* _WORK TO BE COMPLETED_: State how many lines in the listing below include the string "assign". The answer is the number alone.

■ ■ ■

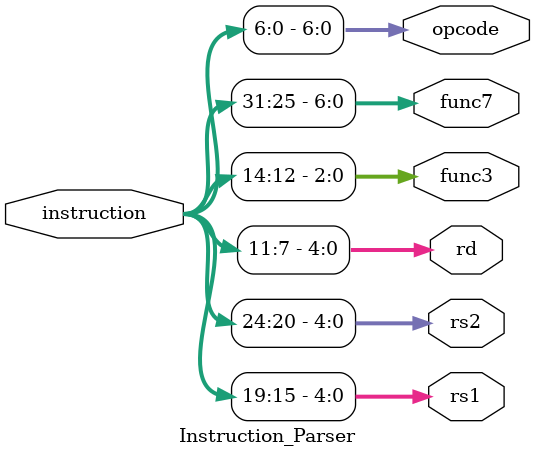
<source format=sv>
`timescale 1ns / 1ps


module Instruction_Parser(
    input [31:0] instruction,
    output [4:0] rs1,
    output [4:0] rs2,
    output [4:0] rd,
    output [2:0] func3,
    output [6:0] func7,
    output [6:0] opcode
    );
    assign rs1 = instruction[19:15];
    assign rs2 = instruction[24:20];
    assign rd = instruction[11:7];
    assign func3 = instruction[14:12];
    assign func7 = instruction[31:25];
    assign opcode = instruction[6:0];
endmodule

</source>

■ ■ ■

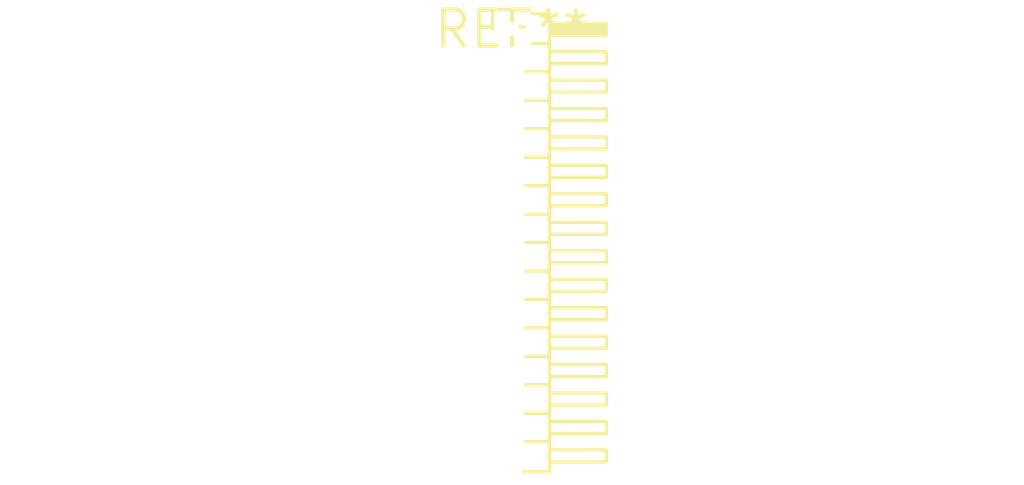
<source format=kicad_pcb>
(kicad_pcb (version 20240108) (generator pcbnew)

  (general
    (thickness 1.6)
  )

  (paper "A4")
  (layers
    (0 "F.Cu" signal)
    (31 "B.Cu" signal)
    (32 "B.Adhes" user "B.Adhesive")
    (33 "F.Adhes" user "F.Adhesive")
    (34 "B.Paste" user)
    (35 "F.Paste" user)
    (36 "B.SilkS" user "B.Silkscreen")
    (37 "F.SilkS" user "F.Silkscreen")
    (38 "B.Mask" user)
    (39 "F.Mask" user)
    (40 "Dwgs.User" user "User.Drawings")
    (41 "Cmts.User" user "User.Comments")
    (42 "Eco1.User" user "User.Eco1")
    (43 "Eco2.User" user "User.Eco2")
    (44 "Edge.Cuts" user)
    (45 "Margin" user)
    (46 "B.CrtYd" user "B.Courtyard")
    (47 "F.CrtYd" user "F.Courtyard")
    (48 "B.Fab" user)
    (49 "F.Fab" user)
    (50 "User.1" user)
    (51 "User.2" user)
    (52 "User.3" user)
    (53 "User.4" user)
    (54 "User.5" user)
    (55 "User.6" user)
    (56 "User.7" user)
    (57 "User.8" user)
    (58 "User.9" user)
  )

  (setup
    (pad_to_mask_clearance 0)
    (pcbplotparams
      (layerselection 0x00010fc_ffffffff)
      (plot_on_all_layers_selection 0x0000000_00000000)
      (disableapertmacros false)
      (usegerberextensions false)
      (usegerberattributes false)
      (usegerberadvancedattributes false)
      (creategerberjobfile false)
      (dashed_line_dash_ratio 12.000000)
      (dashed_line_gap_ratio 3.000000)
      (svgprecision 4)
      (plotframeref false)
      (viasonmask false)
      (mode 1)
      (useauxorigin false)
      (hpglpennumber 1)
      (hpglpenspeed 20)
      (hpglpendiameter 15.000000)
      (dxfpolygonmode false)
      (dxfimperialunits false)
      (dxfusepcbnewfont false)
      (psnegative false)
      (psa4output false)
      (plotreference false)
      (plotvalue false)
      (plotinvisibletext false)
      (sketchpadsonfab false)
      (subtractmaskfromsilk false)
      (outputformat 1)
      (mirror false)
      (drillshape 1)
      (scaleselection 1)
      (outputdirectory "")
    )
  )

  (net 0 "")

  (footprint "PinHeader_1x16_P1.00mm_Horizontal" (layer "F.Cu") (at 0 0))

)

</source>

■ ■ ■

* _TASK OUTPUT_: 6